Submitted by the Idaho Department of Lands
(BOISE) - As the end of October nears, a five-month long fire season - one of the worst on record for northern Idaho - slowly cools off.
The Idaho Department of Lands (IDL) and two timber protective associations have been fighting fire since May and are still mopping up fires this week. Together we have put out close to 300 fires that burned 75,000 acres, racking up close to $80 million in fire suppression costs - about $60 million of which Idaho taxpayers will pay. Fire managers are still encouraging the public to report fires as soon as they see smoke.
Nearly half the fires fought were human caused.
The total number of fires on lands protected by the State of Idaho was a fairly typical 89 percent of the 20-year average, while the number of acres burned was huge - 594 percent of the 20-year average.
The vast majority of wildfires are put out before they reach ten acres. However, but the fires that escape initial attack cost taxpayers the most money to suppress. That's particularly true when the fires require the use of an incident management team.

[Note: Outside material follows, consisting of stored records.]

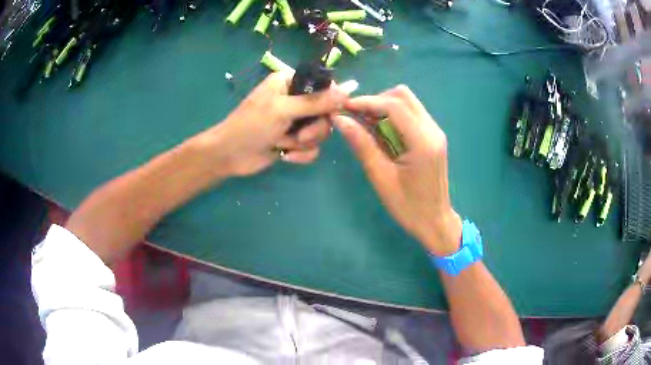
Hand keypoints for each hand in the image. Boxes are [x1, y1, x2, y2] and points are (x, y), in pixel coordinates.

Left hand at [199, 71, 347, 176]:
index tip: (330, 114)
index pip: (324, 84)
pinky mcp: (294, 141)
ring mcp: (296, 121)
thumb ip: (316, 101)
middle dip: (314, 129)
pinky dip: (300, 154)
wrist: (230, 156)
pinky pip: (312, 147)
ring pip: (321, 131)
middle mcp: (296, 99)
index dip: (332, 100)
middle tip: (299, 136)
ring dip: (303, 142)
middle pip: (327, 112)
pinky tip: (285, 156)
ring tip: (284, 145)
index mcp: (290, 82)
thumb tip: (350, 89)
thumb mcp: (283, 109)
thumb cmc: (251, 125)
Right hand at [334, 85, 461, 255]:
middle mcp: (432, 130)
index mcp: (423, 141)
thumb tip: (340, 120)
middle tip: (356, 116)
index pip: (394, 106)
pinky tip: (380, 131)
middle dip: (376, 100)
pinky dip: (393, 116)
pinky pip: (411, 114)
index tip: (344, 108)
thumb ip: (362, 145)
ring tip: (365, 123)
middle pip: (403, 95)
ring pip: (408, 102)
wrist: (435, 221)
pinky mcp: (432, 136)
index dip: (366, 102)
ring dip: (384, 106)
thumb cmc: (408, 206)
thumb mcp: (381, 177)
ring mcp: (435, 131)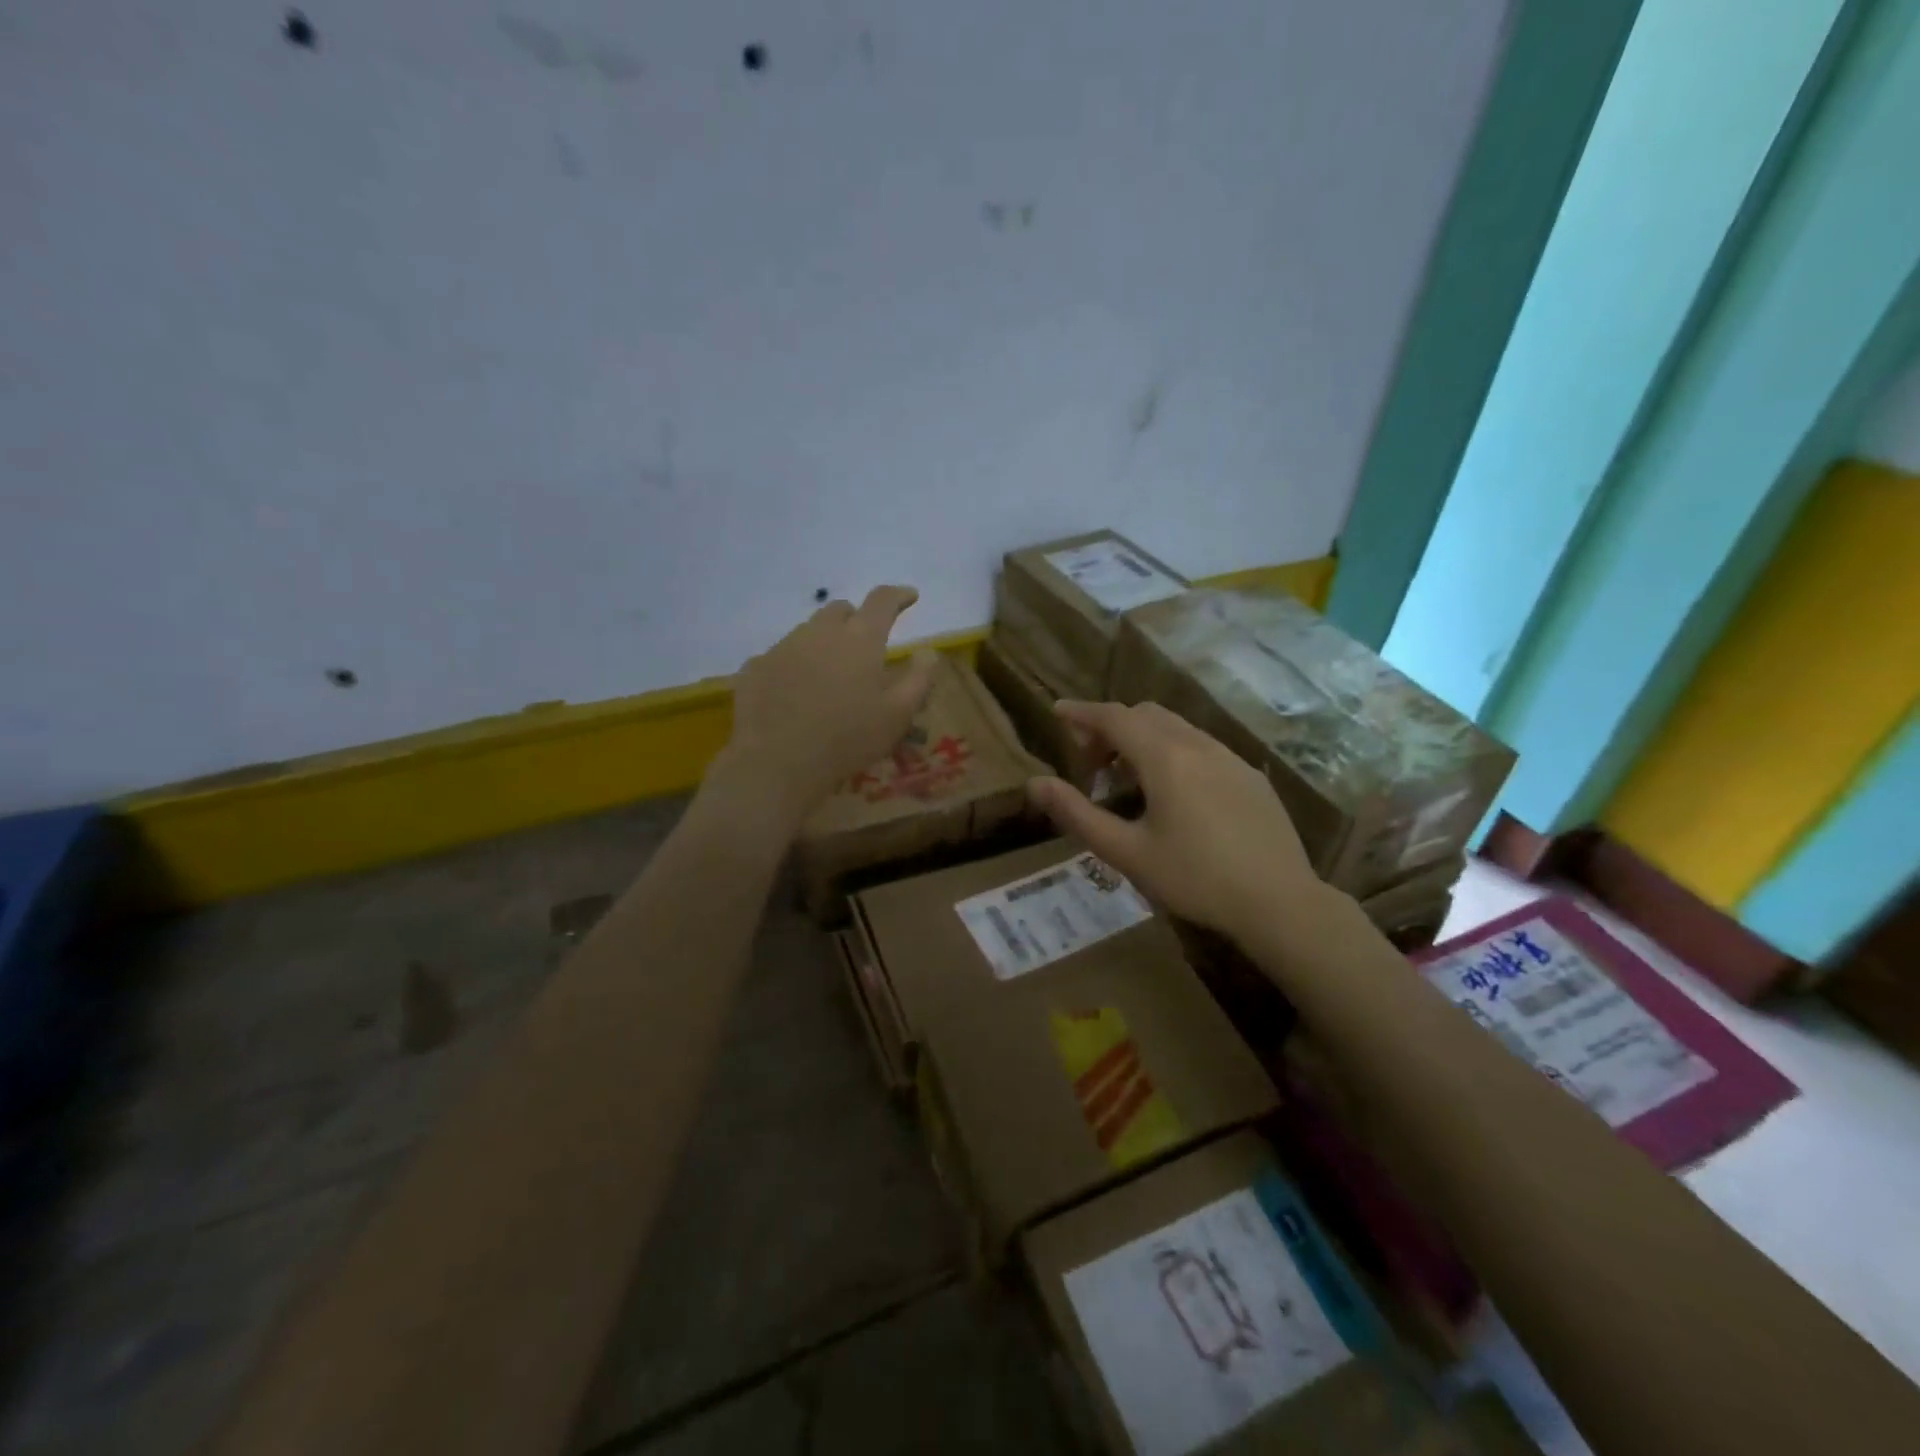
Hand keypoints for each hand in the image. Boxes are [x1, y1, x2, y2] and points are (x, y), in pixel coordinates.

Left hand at [718, 586, 938, 828]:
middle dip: (856, 619)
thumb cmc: (847, 739)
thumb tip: (928, 652)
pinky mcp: (755, 667)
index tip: (910, 597)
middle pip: (839, 610)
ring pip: (808, 632)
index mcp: (860, 639)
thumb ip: (918, 679)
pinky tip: (794, 694)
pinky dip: (794, 666)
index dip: (899, 595)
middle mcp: (819, 632)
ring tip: (829, 675)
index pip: (882, 600)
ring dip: (823, 643)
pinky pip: (780, 657)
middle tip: (864, 645)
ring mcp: (782, 647)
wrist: (776, 763)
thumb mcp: (898, 716)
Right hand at [1026, 701, 1327, 940]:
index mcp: (1164, 757)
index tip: (1057, 712)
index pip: (1114, 717)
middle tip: (1091, 765)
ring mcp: (1229, 757)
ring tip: (1128, 781)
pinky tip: (1175, 795)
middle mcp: (1197, 744)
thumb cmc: (1194, 878)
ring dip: (1143, 739)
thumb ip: (1076, 813)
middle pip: (1145, 714)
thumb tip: (1035, 783)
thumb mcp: (1125, 851)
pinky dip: (1173, 752)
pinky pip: (1201, 747)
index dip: (1082, 712)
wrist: (1279, 902)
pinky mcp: (1249, 776)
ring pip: (1176, 728)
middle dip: (1111, 727)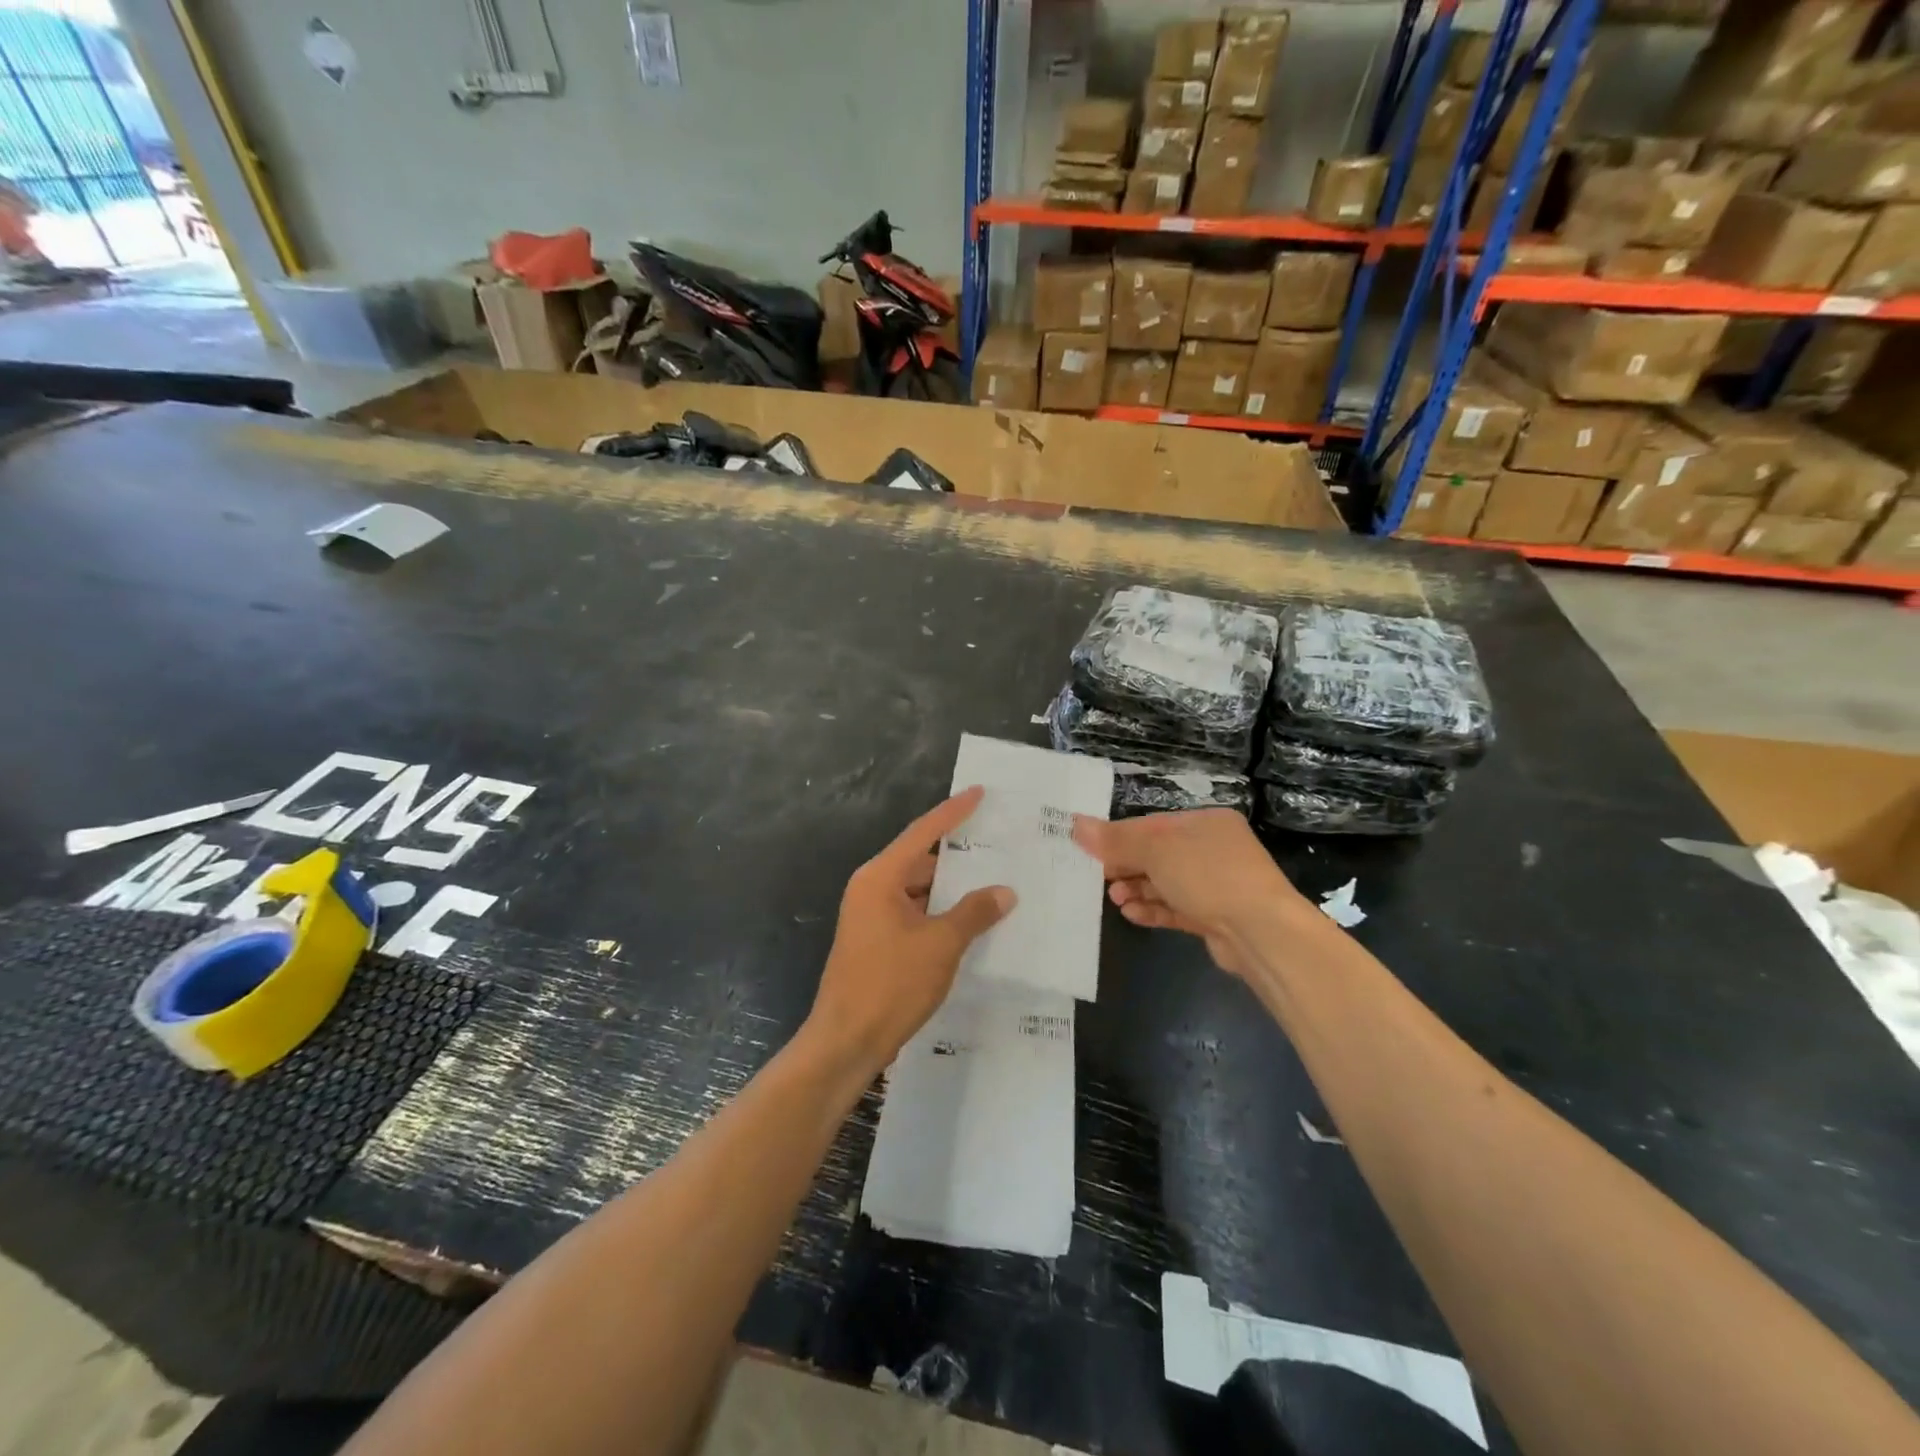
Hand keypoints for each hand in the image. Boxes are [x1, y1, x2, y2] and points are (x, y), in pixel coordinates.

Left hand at [806, 787, 1014, 1078]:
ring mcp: (871, 917)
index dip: (953, 812)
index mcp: (880, 878)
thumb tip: (1004, 891)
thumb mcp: (941, 945)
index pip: (922, 832)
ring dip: (952, 892)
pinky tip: (972, 923)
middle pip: (920, 861)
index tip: (978, 792)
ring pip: (919, 891)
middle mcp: (872, 889)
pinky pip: (915, 915)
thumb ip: (974, 913)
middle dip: (959, 857)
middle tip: (999, 846)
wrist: (846, 1041)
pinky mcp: (877, 942)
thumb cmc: (891, 984)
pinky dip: (941, 915)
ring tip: (995, 884)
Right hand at [1071, 809, 1312, 977]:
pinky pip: (1176, 908)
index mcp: (1205, 823)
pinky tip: (1131, 913)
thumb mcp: (1157, 850)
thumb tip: (1076, 824)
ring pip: (1166, 883)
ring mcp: (1217, 885)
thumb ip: (1116, 840)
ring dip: (1137, 889)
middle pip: (1158, 854)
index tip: (1090, 850)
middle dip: (1126, 866)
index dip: (1120, 837)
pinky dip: (1153, 909)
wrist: (1262, 933)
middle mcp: (1213, 849)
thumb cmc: (1209, 876)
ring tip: (1114, 898)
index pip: (1153, 825)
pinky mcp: (1215, 917)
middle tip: (1098, 877)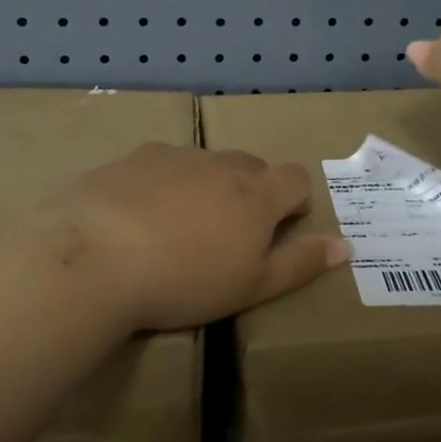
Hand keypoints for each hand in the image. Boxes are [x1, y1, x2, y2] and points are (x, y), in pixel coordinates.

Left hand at [37, 143, 349, 331]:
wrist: (95, 258)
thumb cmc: (184, 281)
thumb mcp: (251, 286)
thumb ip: (300, 263)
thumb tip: (345, 246)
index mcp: (257, 193)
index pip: (296, 178)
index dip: (295, 201)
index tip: (280, 229)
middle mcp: (220, 163)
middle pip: (252, 166)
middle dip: (251, 192)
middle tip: (229, 235)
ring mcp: (174, 155)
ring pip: (205, 164)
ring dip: (206, 187)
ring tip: (179, 228)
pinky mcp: (132, 158)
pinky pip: (161, 165)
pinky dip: (163, 184)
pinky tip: (138, 217)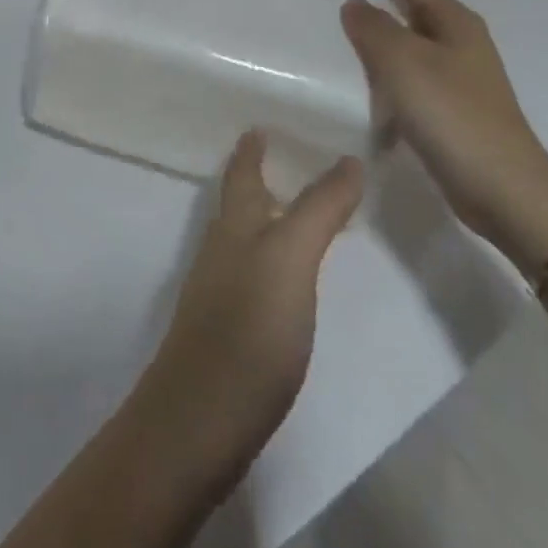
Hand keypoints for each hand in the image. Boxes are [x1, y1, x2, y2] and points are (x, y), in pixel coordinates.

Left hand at [131, 133, 363, 498]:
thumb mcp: (290, 258)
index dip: (251, 149)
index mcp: (234, 226)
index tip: (259, 125)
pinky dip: (272, 263)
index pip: (242, 174)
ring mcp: (221, 294)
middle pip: (238, 204)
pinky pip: (253, 278)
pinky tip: (289, 282)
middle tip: (288, 161)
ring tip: (297, 213)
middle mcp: (222, 251)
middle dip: (258, 179)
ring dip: (267, 220)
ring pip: (244, 241)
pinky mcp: (229, 334)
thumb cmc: (248, 329)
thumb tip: (349, 159)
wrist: (199, 421)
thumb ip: (318, 210)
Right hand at [340, 0, 547, 269]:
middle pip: (420, 14)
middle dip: (387, 6)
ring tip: (352, 45)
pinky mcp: (455, 113)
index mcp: (457, 25)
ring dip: (387, 44)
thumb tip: (355, 4)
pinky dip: (392, 78)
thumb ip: (373, 28)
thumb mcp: (402, 61)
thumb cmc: (450, 112)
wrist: (500, 185)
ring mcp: (463, 82)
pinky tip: (373, 93)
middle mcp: (464, 47)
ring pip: (416, 50)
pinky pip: (415, 82)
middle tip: (351, 2)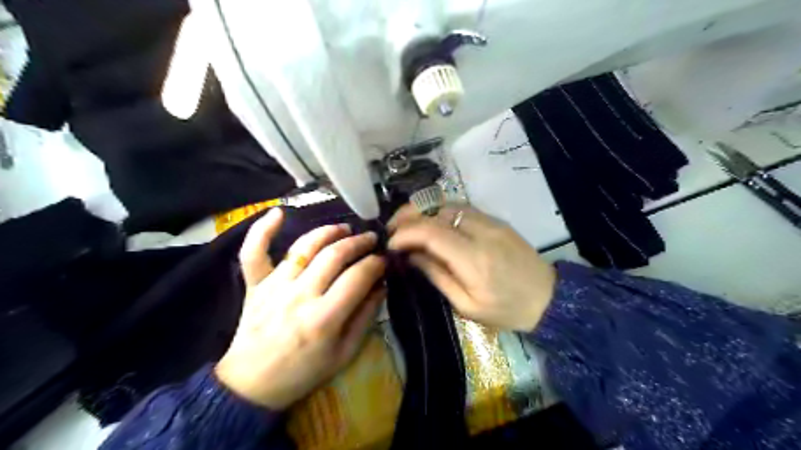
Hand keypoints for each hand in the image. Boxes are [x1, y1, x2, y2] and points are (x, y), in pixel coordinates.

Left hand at [215, 210, 385, 409]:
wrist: (252, 385)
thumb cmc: (303, 372)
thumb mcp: (345, 353)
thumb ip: (365, 317)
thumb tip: (381, 286)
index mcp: (324, 318)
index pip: (357, 277)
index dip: (376, 263)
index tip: (384, 260)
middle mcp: (300, 296)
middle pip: (334, 255)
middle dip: (359, 243)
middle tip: (371, 239)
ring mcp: (274, 287)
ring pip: (304, 246)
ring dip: (328, 232)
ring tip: (344, 228)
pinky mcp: (255, 285)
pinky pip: (254, 253)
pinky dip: (262, 230)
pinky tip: (278, 212)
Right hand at [390, 204, 558, 329]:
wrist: (549, 298)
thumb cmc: (506, 310)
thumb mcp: (467, 305)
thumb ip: (437, 276)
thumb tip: (411, 255)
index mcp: (474, 259)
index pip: (431, 232)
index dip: (405, 233)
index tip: (391, 245)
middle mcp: (481, 232)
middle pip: (437, 211)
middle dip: (408, 215)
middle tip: (392, 229)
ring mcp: (490, 222)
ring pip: (448, 204)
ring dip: (423, 211)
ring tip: (407, 224)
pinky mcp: (496, 220)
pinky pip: (461, 208)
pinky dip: (440, 212)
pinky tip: (431, 223)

Fourteen IDL fires required the use of 27 incident management teams. The teams are interagency groups of fire management professionals specially trained and experienced in managing complex wildfires.
Agencies order a team when a fire escapes initial attack and is expected to exceed the agency's local district resources. There are high costs associated with the use of Type 1 and Type 2 incident management teams.
The largest, most expensive fires were the Clearwater Complex fires that destroyed 48 homes and 70 other buildings near Kamiah in Idaho County in August. Those fires cost more than $25 million to suppress and burned more than 68,000 acres.
A total of 63 residences and 79 other structures were lost this year in fires fought by the State of Idaho.
Approximately 740,000 acres burned across the state in 2015, nearly 80 percent owned and managed by the U.S. Forest Service and Bureau of Land Management, Idaho's two largest land managers.
Approximately 28,000 acres of endowment lands managed by IDL burned. Of that, 7,000 acres of endowment timber land burned, creating opportunities to make more money for public schools through 15 planned fire salvage sales that will produce 88 million board feet of timber and 5,500 acres of regenerated forests into the future.
The other 1,500 forested endowment lands that burned are too rocky and steep or hold minimal volume to be cut and then replanted. Fourteen of the 15 IDL fire salvage sales will be sold by the first of the year and harvest operations already have started on one of them.